**** Entries supplied

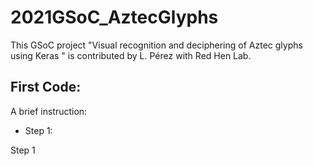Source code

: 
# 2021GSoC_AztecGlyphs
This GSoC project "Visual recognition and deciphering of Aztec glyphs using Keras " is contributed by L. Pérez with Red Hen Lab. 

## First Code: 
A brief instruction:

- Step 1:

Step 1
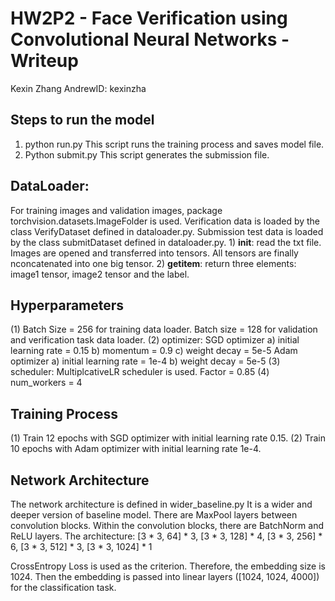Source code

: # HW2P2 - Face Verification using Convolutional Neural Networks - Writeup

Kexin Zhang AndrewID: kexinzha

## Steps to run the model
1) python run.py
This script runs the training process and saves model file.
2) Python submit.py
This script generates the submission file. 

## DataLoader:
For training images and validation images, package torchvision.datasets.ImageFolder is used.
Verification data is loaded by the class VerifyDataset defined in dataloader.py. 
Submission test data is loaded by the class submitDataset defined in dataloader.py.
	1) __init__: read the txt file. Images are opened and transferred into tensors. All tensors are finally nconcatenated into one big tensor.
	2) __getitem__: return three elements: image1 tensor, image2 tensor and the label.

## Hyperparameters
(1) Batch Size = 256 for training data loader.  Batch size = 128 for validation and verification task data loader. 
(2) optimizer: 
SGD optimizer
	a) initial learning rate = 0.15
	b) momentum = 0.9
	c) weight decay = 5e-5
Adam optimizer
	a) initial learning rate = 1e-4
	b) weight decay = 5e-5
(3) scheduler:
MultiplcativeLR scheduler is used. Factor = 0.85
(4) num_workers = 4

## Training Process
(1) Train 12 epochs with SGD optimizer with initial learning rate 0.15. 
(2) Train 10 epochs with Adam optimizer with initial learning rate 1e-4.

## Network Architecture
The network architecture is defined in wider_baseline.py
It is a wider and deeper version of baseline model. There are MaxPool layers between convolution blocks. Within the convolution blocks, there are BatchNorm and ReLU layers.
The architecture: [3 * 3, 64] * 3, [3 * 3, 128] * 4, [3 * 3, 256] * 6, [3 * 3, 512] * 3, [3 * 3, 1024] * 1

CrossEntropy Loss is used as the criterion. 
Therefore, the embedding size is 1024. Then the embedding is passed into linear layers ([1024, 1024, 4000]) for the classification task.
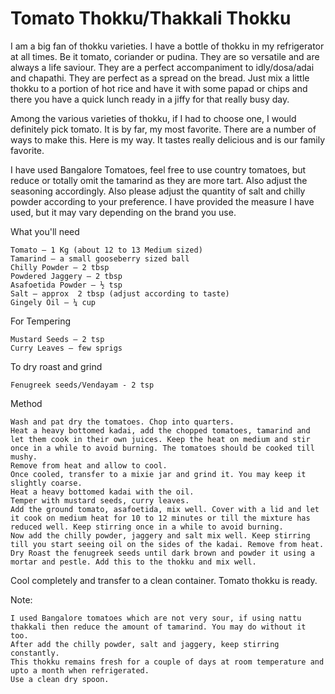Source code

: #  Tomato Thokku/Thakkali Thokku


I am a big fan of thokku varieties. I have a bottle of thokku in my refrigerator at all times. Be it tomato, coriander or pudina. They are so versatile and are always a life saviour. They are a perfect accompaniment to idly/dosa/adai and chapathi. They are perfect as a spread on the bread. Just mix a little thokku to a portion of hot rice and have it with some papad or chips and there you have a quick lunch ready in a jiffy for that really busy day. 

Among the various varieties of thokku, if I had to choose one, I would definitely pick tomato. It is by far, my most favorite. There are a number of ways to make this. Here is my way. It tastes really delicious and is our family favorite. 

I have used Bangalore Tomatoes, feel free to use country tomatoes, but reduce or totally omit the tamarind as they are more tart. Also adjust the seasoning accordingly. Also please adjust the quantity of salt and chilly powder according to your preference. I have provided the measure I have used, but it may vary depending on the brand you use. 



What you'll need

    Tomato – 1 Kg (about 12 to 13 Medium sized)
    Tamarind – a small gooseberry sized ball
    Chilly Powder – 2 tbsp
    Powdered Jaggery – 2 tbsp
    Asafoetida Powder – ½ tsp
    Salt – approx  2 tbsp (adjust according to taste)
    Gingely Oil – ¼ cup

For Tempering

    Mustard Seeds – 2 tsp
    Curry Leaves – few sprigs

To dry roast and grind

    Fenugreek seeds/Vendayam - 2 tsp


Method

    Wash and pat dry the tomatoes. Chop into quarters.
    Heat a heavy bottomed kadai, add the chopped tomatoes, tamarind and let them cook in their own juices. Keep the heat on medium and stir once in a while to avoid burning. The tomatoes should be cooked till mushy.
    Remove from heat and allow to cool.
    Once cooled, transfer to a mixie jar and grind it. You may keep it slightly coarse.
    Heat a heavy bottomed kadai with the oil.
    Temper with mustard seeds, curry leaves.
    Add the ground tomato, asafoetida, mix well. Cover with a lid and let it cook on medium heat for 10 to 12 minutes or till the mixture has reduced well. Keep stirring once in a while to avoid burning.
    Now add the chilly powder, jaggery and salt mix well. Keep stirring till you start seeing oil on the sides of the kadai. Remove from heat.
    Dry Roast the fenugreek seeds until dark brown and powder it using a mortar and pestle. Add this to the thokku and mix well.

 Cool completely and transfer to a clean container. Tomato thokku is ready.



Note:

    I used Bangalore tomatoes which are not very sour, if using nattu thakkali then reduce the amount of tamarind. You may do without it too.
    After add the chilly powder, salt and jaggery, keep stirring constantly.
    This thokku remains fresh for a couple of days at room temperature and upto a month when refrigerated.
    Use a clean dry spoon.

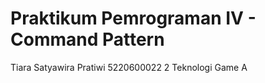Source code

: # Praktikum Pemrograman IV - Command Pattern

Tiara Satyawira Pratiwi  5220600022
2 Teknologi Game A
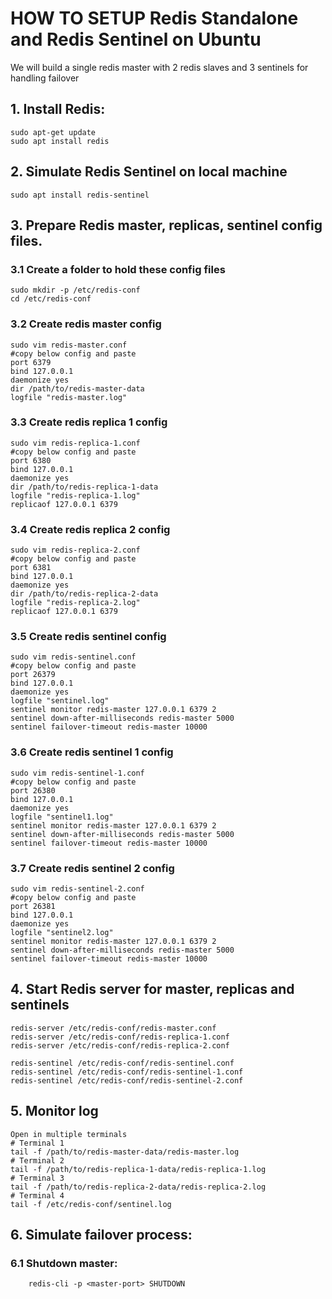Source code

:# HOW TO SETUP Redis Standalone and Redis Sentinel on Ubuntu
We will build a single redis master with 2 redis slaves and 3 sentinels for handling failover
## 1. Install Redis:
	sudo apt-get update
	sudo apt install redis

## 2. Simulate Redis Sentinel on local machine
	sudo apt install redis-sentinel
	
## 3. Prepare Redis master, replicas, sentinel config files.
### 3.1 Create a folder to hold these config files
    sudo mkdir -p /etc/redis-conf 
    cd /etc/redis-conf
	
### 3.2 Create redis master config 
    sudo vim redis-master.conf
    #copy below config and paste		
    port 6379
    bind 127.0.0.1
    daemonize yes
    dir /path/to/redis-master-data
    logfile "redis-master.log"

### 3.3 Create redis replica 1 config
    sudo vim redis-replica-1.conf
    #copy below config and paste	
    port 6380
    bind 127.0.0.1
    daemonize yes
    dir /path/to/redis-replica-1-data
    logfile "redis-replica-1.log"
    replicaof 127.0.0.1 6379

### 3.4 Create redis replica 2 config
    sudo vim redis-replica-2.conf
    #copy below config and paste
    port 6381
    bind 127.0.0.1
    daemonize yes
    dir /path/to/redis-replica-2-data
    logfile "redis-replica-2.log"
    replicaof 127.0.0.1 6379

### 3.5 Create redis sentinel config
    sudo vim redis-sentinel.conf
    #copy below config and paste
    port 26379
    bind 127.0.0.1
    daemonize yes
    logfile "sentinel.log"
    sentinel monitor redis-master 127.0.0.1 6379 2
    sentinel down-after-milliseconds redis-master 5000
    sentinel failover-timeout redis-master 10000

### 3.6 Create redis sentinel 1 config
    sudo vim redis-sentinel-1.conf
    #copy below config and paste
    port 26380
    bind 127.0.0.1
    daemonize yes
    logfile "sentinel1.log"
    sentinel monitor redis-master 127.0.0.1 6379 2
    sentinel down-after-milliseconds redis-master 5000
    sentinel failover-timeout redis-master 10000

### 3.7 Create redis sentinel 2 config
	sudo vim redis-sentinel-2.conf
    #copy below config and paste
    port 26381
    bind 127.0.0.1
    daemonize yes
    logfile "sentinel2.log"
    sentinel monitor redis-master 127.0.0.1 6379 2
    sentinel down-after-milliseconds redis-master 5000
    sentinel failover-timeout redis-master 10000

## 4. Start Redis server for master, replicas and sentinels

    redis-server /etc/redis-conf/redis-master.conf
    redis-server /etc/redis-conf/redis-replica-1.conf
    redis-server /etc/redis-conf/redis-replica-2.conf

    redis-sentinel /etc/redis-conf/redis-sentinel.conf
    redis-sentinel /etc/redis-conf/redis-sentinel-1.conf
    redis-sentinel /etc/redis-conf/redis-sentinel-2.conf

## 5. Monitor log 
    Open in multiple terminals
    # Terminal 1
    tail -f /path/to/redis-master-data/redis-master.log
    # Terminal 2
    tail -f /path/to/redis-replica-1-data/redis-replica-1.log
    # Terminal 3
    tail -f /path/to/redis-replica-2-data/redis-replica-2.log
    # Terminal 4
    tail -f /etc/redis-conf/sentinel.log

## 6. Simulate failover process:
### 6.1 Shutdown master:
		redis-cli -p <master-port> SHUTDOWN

********

→ **Exercise details**:
Could you write out, exactly as they stand, only the lines above that begin at the line with "## 5. Monitor log" and stop after the line with "# Terminal 3"?

→ **Worked solution**:
## 5. Monitor log 
    Open in multiple terminals
    # Terminal 1
    tail -f /path/to/redis-master-data/redis-master.log
    # Terminal 2
    tail -f /path/to/redis-replica-1-data/redis-replica-1.log
    # Terminal 3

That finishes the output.